John, in the book of Revelation, records a series of visions. “I looked,” he says, “and there was a great multitude that no one could count, from every nation, from all tribes and peoples and languages, standing before the Lamb.” John’s vision of the multitude is not as dramatic as some other images in Revelation. But even this relatively tame scene, recorded in chapter 7, can strike us as fantasy. Most of us never see things like John describes. And, as we say, if I don’t see it, I therefore don’t believe it!
But what if? What if invisible and spiritual things are just as real as what we see and touch? One attribute I appreciate about the photographer, Dewitt Jones, is how he turns conventional wisdom on its head. Instead of limiting belief to what we perceive, he challenges us to believe so that we might see. In his view, perception does not enable belief. Instead, belief enables perception. As a photographer, Dewitt Jones articulates a significant spiritual principle.
We might imagine that, in John’s captivity on the prison island of Patmos, the seer of Revelation had ‘private visions’. Denied the freedom to gather for worship with other believers, God may have given him compensatory visions to sustain him in his solitude. Yet, it seems clear that John was a person of deep faith prior to receiving his visions. And his vision of the multitude should sound familiar to us, especially during Eastertide.
Here are some words many of us pray to our Father in this Easter season: “Fountain of life and source of all goodness, you made all things and fill them with your blessing… Countless throngs of angels stand before you… Joining with them, we sing “Holy, holy, holy…” In this prayer, we are part of the same multitude that John reports having seen in his vision, gathered before the throne of the Lamb. As we join the community he sees, we share their praise and thanksgiving.

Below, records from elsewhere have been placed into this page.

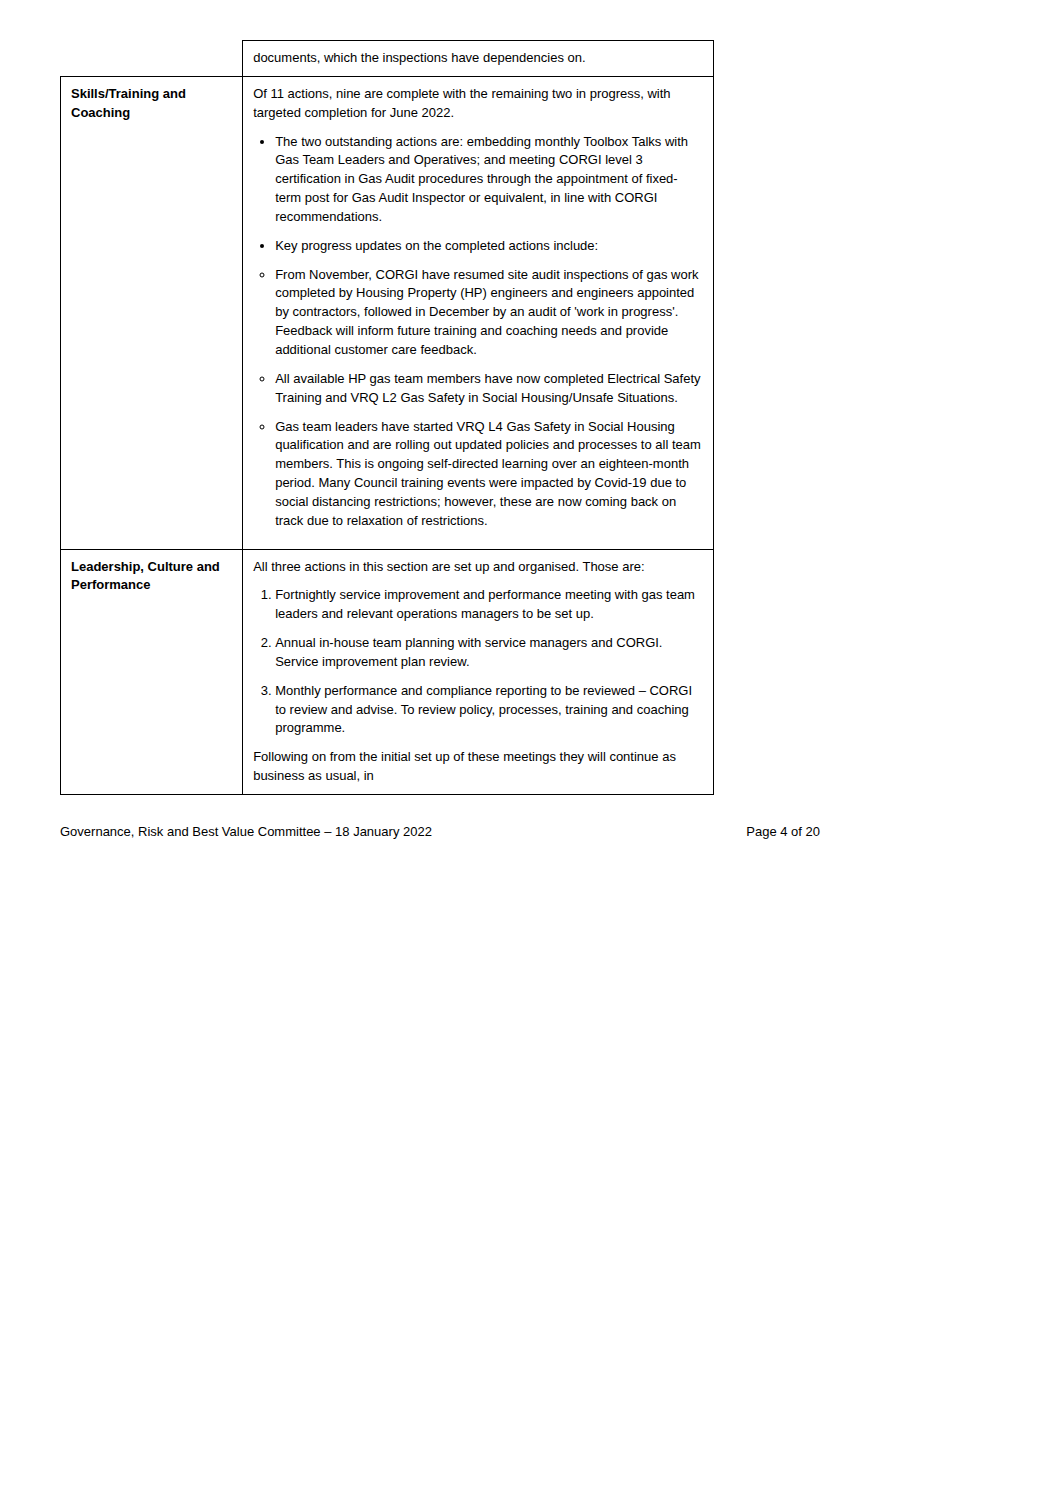| | documents, which the inspections have dependencies on. | |
| Skills/Training and Coaching | Of 11 actions, nine are complete with the remaining two in progress, with targeted completion for June 2022. The two outstanding actions are: embedding monthly Toolbox Talks with Gas Team Leaders and Operatives; and meeting CORGI level 3 certification in Gas Audit procedures through the appointment of fixed-term post for Gas Audit Inspector or equivalent, in line with CORGI recommendations. Key progress updates on the completed actions include: From November, CORGI have resumed site audit inspections of gas work completed by Housing Property (HP) engineers and engineers appointed by contractors, followed in December by an audit of 'work in progress'. Feedback will inform future training and coaching needs and provide additional customer care feedback. All available HP gas team members have now completed Electrical Safety Training and VRQ L2 Gas Safety in Social Housing/Unsafe Situations. Gas team leaders have started VRQ L4 Gas Safety in Social Housing qualification and are rolling out updated policies and processes to all team members. This is ongoing self-directed learning over an eighteen-month period. Many Council training events were impacted by Covid-19 due to social distancing restrictions; however, these are now coming back on track due to relaxation of restrictions. | |
| Leadership, Culture and Performance | All three actions in this section are set up and organised. Those are: Fortnightly service improvement and performance meeting with gas team leaders and relevant operations managers to be set up. Annual in-house team planning with service managers and CORGI. Service improvement plan review. Monthly performance and compliance reporting to be reviewed – CORGI to review and advise. To review policy, processes, training and coaching programme. Following on from the initial set up of these meetings they will continue as business as usual, in | |
Governance, Risk and Best Value Committee – 18 January 2022 Page 4 of 20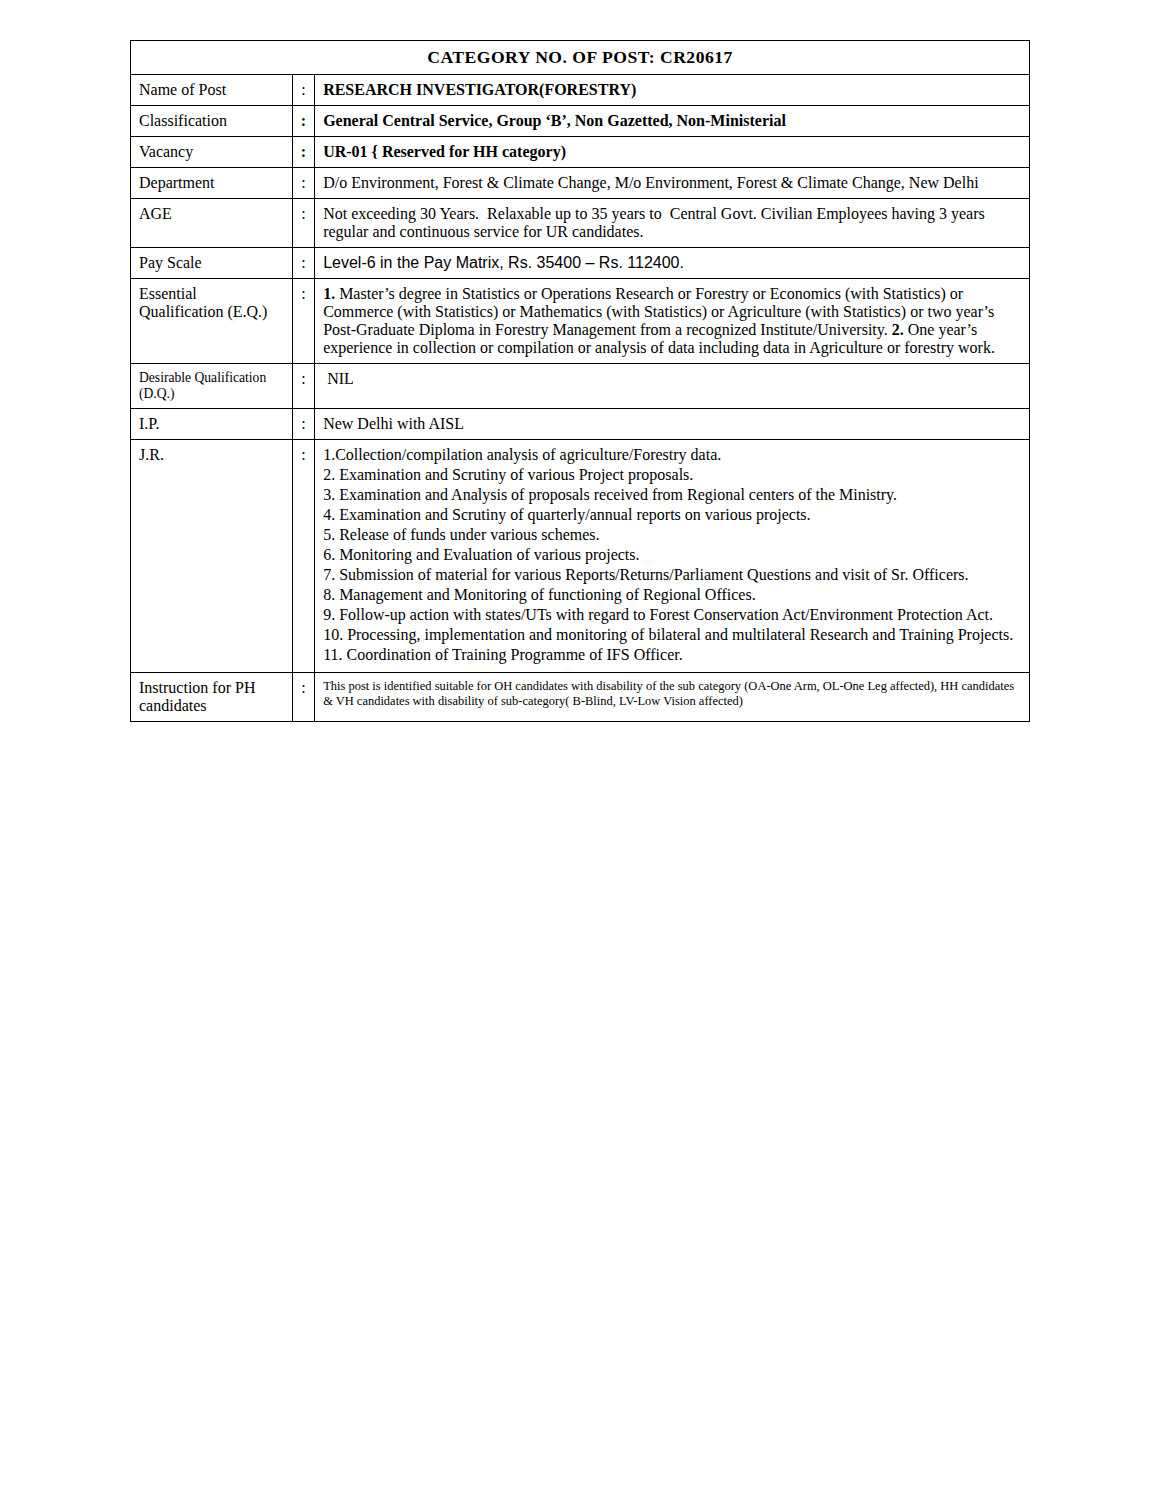| CATEGORY NO. OF POST: CR20617 |
| Name of Post | : | RESEARCH INVESTIGATOR(FORESTRY) |
| Classification | : | General Central Service, Group ‘B’, Non Gazetted, Non-Ministerial |
| Vacancy | : | UR-01 { Reserved for HH category) |
| Department | : | D/o Environment, Forest & Climate Change, M/o Environment, Forest & Climate Change, New Delhi |
| AGE | : | Not exceeding 30 Years. Relaxable up to 35 years to Central Govt. Civilian Employees having 3 years regular and continuous service for UR candidates. |
| Pay Scale | : | Level-6 in the Pay Matrix, Rs. 35400 – Rs. 112400. |
| Essential Qualification (E.Q.) | : | 1. Master’s degree in Statistics or Operations Research or Forestry or Economics (with Statistics) or Commerce (with Statistics) or Mathematics (with Statistics) or Agriculture (with Statistics) or two year’s Post-Graduate Diploma in Forestry Management from a recognized Institute/University. 2. One year’s experience in collection or compilation or analysis of data including data in Agriculture or forestry work. |
| Desirable Qualification (D.Q.) | : | NIL |
| I.P. | : | New Delhi with AISL |
| J.R. | : | 1.Collection/compilation analysis of agriculture/Forestry data. 2. Examination and Scrutiny of various Project proposals. 3. Examination and Analysis of proposals received from Regional centers of the Ministry. 4. Examination and Scrutiny of quarterly/annual reports on various projects. 5. Release of funds under various schemes. 6. Monitoring and Evaluation of various projects. 7. Submission of material for various Reports/Returns/Parliament Questions and visit of Sr. Officers. 8. Management and Monitoring of functioning of Regional Offices. 9. Follow-up action with states/UTs with regard to Forest Conservation Act/Environment Protection Act. 10. Processing, implementation and monitoring of bilateral and multilateral Research and Training Projects. 11. Coordination of Training Programme of IFS Officer. |
| Instruction for PH candidates | : | This post is identified suitable for OH candidates with disability of the sub category (OA-One Arm, OL-One Leg affected), HH candidates & VH candidates with disability of sub-category( B-Blind, LV-Low Vision affected) |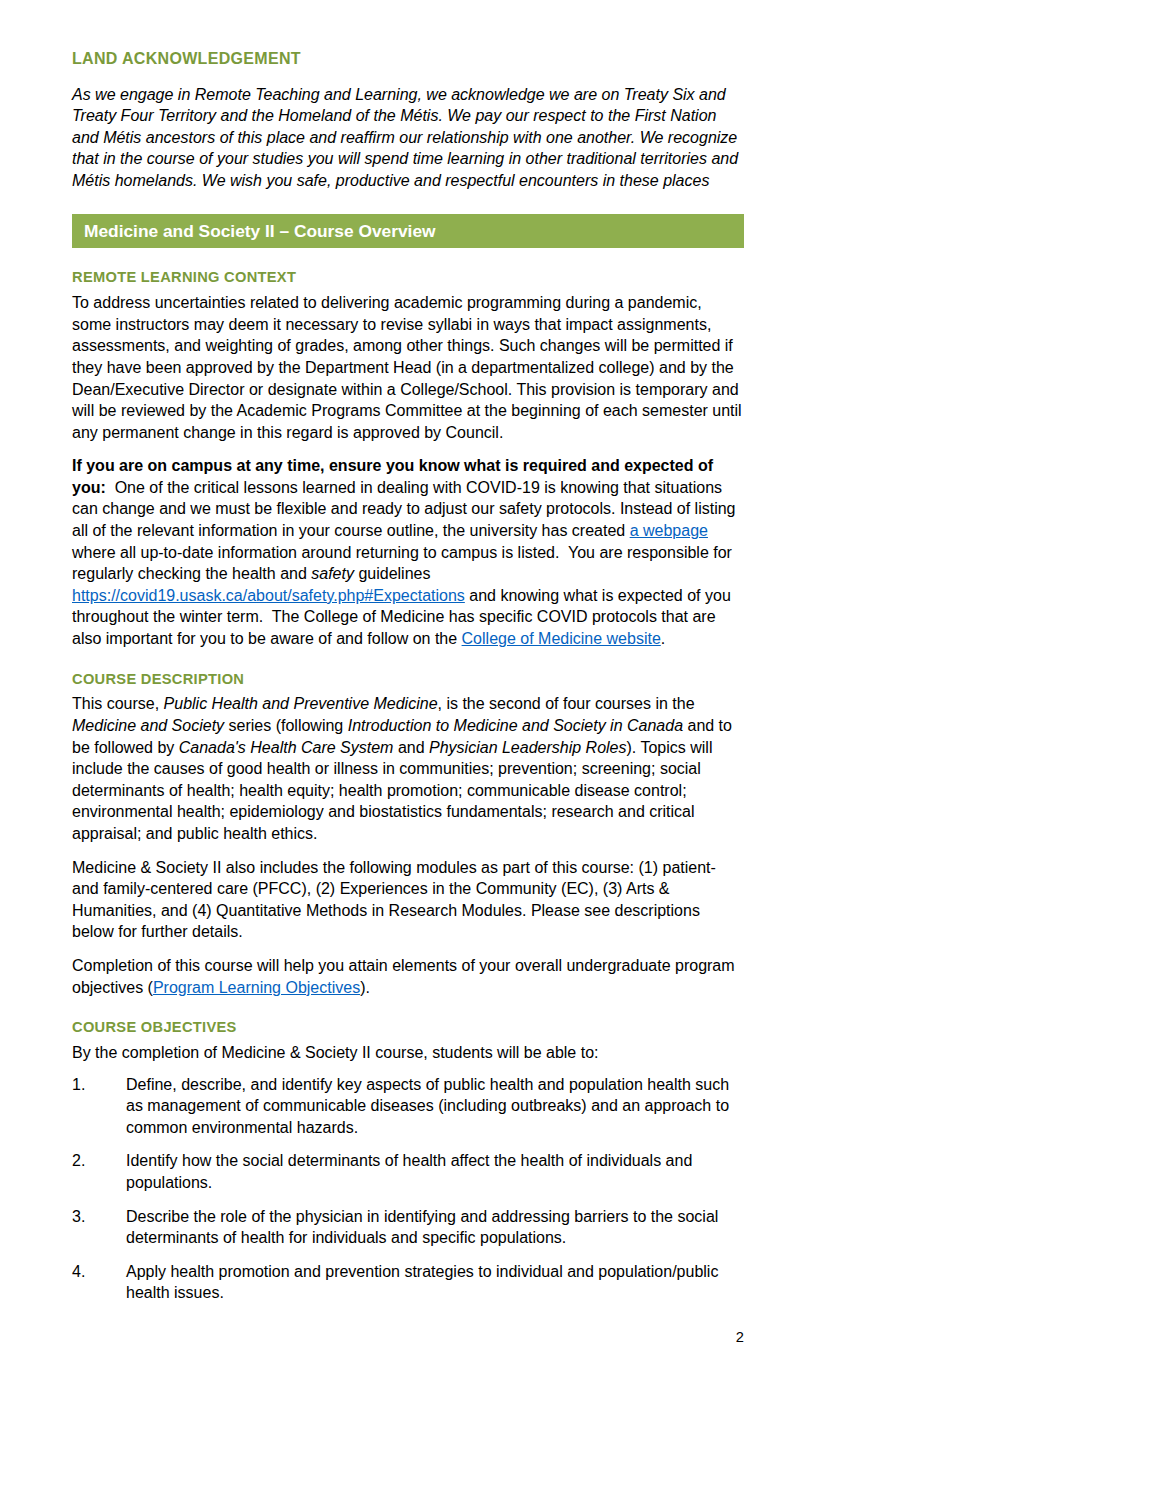Land Acknowledgement
As we engage in Remote Teaching and Learning, we acknowledge we are on Treaty Six and Treaty Four Territory and the Homeland of the Métis. We pay our respect to the First Nation and Métis ancestors of this place and reaffirm our relationship with one another. We recognize that in the course of your studies you will spend time learning in other traditional territories and Métis homelands. We wish you safe, productive and respectful encounters in these places
Medicine and Society II – Course Overview
Remote Learning Context
To address uncertainties related to delivering academic programming during a pandemic, some instructors may deem it necessary to revise syllabi in ways that impact assignments, assessments, and weighting of grades, among other things. Such changes will be permitted if they have been approved by the Department Head (in a departmentalized college) and by the Dean/Executive Director or designate within a College/School. This provision is temporary and will be reviewed by the Academic Programs Committee at the beginning of each semester until any permanent change in this regard is approved by Council.
If you are on campus at any time, ensure you know what is required and expected of you: One of the critical lessons learned in dealing with COVID-19 is knowing that situations can change and we must be flexible and ready to adjust our safety protocols. Instead of listing all of the relevant information in your course outline, the university has created a webpage where all up-to-date information around returning to campus is listed. You are responsible for regularly checking the health and safety guidelines https://covid19.usask.ca/about/safety.php#Expectations and knowing what is expected of you throughout the winter term. The College of Medicine has specific COVID protocols that are also important for you to be aware of and follow on the College of Medicine website.
Course Description
This course, Public Health and Preventive Medicine, is the second of four courses in the Medicine and Society series (following Introduction to Medicine and Society in Canada and to be followed by Canada's Health Care System and Physician Leadership Roles). Topics will include the causes of good health or illness in communities; prevention; screening; social determinants of health; health equity; health promotion; communicable disease control; environmental health; epidemiology and biostatistics fundamentals; research and critical appraisal; and public health ethics.
Medicine & Society II also includes the following modules as part of this course: (1) patient- and family-centered care (PFCC), (2) Experiences in the Community (EC), (3) Arts & Humanities, and (4) Quantitative Methods in Research Modules. Please see descriptions below for further details.
Completion of this course will help you attain elements of your overall undergraduate program objectives (Program Learning Objectives).
Course Objectives
By the completion of Medicine & Society II course, students will be able to:
Define, describe, and identify key aspects of public health and population health such as management of communicable diseases (including outbreaks) and an approach to common environmental hazards.
Identify how the social determinants of health affect the health of individuals and populations.
Describe the role of the physician in identifying and addressing barriers to the social determinants of health for individuals and specific populations.
Apply health promotion and prevention strategies to individual and population/public health issues.
2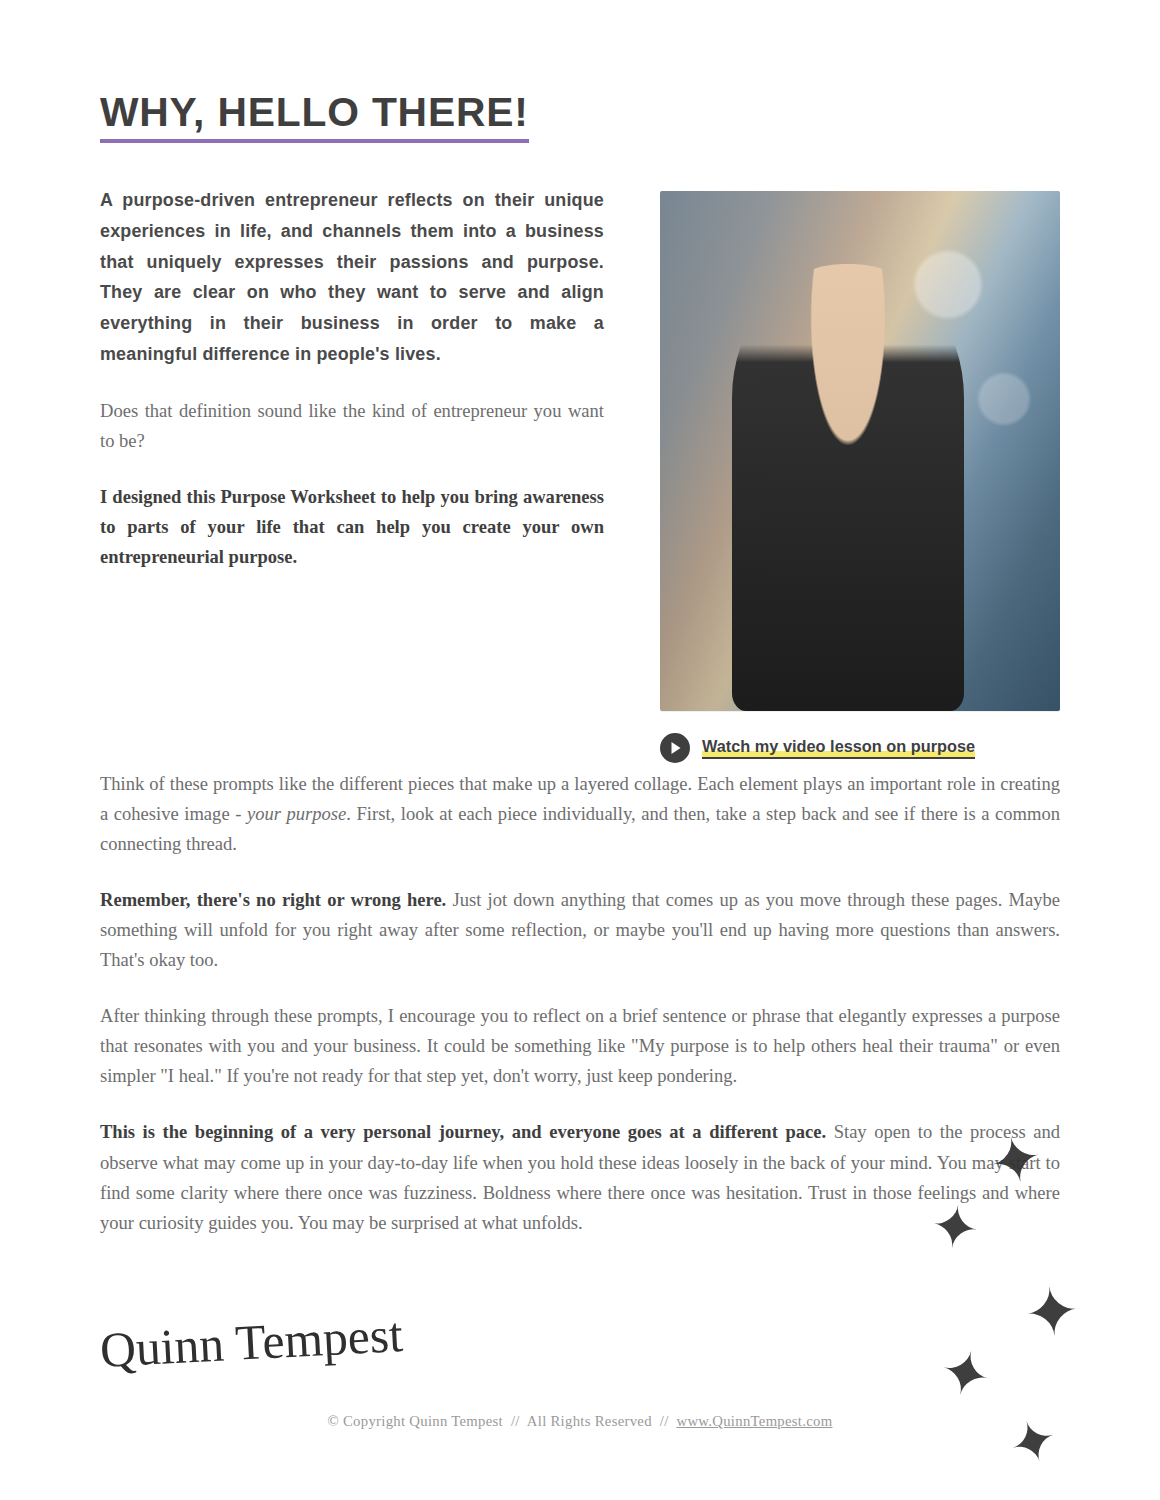WHY, HELLO THERE!
A purpose-driven entrepreneur reflects on their unique experiences in life, and channels them into a business that uniquely expresses their passions and purpose. They are clear on who they want to serve and align everything in their business in order to make a meaningful difference in people's lives.
Does that definition sound like the kind of entrepreneur you want to be?
I designed this Purpose Worksheet to help you bring awareness to parts of your life that can help you create your own entrepreneurial purpose.
Watch my video lesson on purpose
Think of these prompts like the different pieces that make up a layered collage. Each element plays an important role in creating a cohesive image - your purpose. First, look at each piece individually, and then, take a step back and see if there is a common connecting thread.
Remember, there's no right or wrong here. Just jot down anything that comes up as you move through these pages. Maybe something will unfold for you right away after some reflection, or maybe you'll end up having more questions than answers. That's okay too.
After thinking through these prompts, I encourage you to reflect on a brief sentence or phrase that elegantly expresses a purpose that resonates with you and your business. It could be something like "My purpose is to help others heal their trauma" or even simpler "I heal." If you're not ready for that step yet, don't worry, just keep pondering.
This is the beginning of a very personal journey, and everyone goes at a different pace. Stay open to the process and observe what may come up in your day-to-day life when you hold these ideas loosely in the back of your mind. You may start to find some clarity where there once was fuzziness. Boldness where there once was hesitation. Trust in those feelings and where your curiosity guides you. You may be surprised at what unfolds.
Quinn Tempest
✦ ✦ ✦ ✦ ✦
© Copyright Quinn Tempest // All Rights Reserved // www.QuinnTempest.com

Even more to the point, notice what we sing about: “Holy, holy, holy Lord, God of power and might, heaven… and earth… are full of your glory.” I have always loved what those words suggest ~ heaven, and earth, are full of God’s glory! The world is filled with wonder, grace and blessing!
In our Eucharist, we say what we believe. And our believing is then key to our seeing. In the same prayer, we also say, “we acclaim you, holy Lord… Your mighty works reveal your wisdom and love.” In other words, whether we perceive it or not, God’s creative handiwork all around us reveals God’s wisdom and love. Grace inhabits Creation. Because God’s handiwork is revelatory, it’s possible for us to see more than we do now. Not only did the Creator make all things and fill them with divine blessing, God created all things, including us, to rejoice in the splendor of God’s own radiance. When we perceive this blessing within ourselves, in each other, and in all that surrounds us, we then give voice to every creature under heaven, as we offer our gifts of bread and wine.
The image above is James Tissot’s painting, Jesus Walks in the Portico of Solomon. This post is based on my homily for Easter 4, May 12, 2019, which can be accessed by clicking here. Other homilies of mine may be accessed by clicking here. The Revised Common Lectionary, which specifies the readings for Sundays and other Holy Days, can be accessed by clicking here.
I believe it was philosopher Susanne Langer (sp?) who suggested that the very questions we ask about existence arise from a sort of pre-theoretical place or belief.
Yes ~ and her supposition reflects an idealist heritage that we can trace back through Augustine to Plato.
Or to Kant. . . Or to the Christian philosophers like Dooyeweerd and Vollenhoven.
Yes ~ there is a traceable line, I believe, back from Langer through Whitehead to Kant, and the ‘idealist’ tradition preceding them. You mention Dooyeweerd and Vollenhoven ~ which makes me think of the significance of Kuyper in this part of the world, where I live.